• [What you will do] Reproduce every item below word for word, with no changes.
-------- Dataset records
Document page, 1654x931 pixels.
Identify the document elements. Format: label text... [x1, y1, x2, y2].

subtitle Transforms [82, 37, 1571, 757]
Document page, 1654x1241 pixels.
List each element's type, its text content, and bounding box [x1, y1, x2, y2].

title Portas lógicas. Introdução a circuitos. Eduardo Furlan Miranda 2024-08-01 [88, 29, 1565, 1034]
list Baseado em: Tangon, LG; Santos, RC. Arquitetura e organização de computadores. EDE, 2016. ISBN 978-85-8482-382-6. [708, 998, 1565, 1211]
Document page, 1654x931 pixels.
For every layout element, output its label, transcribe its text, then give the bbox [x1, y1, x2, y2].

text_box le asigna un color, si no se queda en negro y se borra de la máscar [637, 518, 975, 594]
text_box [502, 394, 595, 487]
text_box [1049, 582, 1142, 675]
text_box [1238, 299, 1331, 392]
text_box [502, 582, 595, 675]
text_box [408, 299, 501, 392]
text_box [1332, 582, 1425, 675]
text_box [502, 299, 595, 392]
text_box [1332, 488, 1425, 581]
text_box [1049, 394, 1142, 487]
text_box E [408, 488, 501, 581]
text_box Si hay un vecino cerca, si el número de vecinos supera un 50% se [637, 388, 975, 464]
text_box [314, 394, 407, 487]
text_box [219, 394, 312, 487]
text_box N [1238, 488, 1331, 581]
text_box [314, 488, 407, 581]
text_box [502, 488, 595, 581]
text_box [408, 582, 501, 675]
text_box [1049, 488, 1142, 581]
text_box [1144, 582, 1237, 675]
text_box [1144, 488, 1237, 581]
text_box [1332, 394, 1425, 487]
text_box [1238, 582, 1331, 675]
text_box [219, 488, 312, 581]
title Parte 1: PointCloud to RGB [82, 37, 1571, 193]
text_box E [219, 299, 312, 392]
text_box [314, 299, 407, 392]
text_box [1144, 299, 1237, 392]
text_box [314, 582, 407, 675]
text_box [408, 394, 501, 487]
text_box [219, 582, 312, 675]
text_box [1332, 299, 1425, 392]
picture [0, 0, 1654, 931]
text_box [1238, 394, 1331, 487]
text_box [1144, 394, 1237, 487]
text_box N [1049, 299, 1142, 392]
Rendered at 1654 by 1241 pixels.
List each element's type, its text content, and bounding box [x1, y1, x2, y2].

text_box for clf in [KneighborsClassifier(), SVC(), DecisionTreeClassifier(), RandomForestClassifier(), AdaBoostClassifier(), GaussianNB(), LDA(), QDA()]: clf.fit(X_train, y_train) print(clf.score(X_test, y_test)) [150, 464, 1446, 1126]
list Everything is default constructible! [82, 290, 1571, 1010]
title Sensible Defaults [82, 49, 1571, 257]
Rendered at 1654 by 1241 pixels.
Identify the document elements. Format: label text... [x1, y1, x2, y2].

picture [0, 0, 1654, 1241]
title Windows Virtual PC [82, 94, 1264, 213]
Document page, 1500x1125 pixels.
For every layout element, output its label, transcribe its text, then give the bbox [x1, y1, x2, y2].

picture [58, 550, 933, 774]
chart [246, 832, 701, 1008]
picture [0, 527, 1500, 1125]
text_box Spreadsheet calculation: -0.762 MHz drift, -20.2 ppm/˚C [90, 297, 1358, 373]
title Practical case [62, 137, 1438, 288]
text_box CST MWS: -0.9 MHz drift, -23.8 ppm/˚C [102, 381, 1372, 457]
----------------
• [Right answer]
Document page, 1654x931 pixels.
Identify the document elements. Format: label text... [x1, y1, x2, y2].

subtitle Transforms [82, 37, 1571, 757]
Document page, 1654x1241 pixels.
List each element's type, its text content, and bounding box [x1, y1, x2, y2].

title Portas lógicas. Introdução a circuitos. Eduardo Furlan Miranda 2024-08-01 [88, 29, 1565, 1034]
list Baseado em: Tangon, LG; Santos, RC. Arquitetura e organização de computadores. EDE, 2016. ISBN 978-85-8482-382-6. [708, 998, 1565, 1211]
Document page, 1654x931 pixels.
For every layout element, output its label, transcribe its text, then give the bbox [x1, y1, x2, y2].

text_box le asigna un color, si no se queda en negro y se borra de la máscar [637, 518, 975, 594]
text_box [502, 394, 595, 487]
text_box [1049, 582, 1142, 675]
text_box [1238, 299, 1331, 392]
text_box [502, 582, 595, 675]
text_box [408, 299, 501, 392]
text_box [1332, 582, 1425, 675]
text_box [502, 299, 595, 392]
text_box [1332, 488, 1425, 581]
text_box [1049, 394, 1142, 487]
text_box E [408, 488, 501, 581]
text_box Si hay un vecino cerca, si el número de vecinos supera un 50% se [637, 388, 975, 464]
text_box [314, 394, 407, 487]
text_box [219, 394, 312, 487]
text_box N [1238, 488, 1331, 581]
text_box [314, 488, 407, 581]
text_box [502, 488, 595, 581]
text_box [408, 582, 501, 675]
text_box [1049, 488, 1142, 581]
text_box [1144, 582, 1237, 675]
text_box [1144, 488, 1237, 581]
text_box [1332, 394, 1425, 487]
text_box [1238, 582, 1331, 675]
text_box [219, 488, 312, 581]
title Parte 1: PointCloud to RGB [82, 37, 1571, 193]
text_box E [219, 299, 312, 392]
text_box [314, 299, 407, 392]
text_box [1144, 299, 1237, 392]
text_box [314, 582, 407, 675]
text_box [408, 394, 501, 487]
text_box [219, 582, 312, 675]
text_box [1332, 299, 1425, 392]
picture [0, 0, 1654, 931]
text_box [1238, 394, 1331, 487]
text_box [1144, 394, 1237, 487]
text_box N [1049, 299, 1142, 392]
Rendered at 1654 by 1241 pixels.
List each element's type, its text content, and bounding box [x1, y1, x2, y2].

text_box for clf in [KneighborsClassifier(), SVC(), DecisionTreeClassifier(), RandomForestClassifier(), AdaBoostClassifier(), GaussianNB(), LDA(), QDA()]: clf.fit(X_train, y_train) print(clf.score(X_test, y_test)) [150, 464, 1446, 1126]
list Everything is default constructible! [82, 290, 1571, 1010]
title Sensible Defaults [82, 49, 1571, 257]
Rendered at 1654 by 1241 pixels.
Identify the document elements. Format: label text... [x1, y1, x2, y2].

picture [0, 0, 1654, 1241]
title Windows Virtual PC [82, 94, 1264, 213]
Document page, 1500x1125 pixels.
For every layout element, output its label, transcribe its text, then give the bbox [x1, y1, x2, y2].

picture [58, 550, 933, 774]
chart [246, 832, 701, 1008]
picture [0, 527, 1500, 1125]
text_box Spreadsheet calculation: -0.762 MHz drift, -20.2 ppm/˚C [90, 297, 1358, 373]
title Practical case [62, 137, 1438, 288]
text_box CST MWS: -0.9 MHz drift, -23.8 ppm/˚C [102, 381, 1372, 457]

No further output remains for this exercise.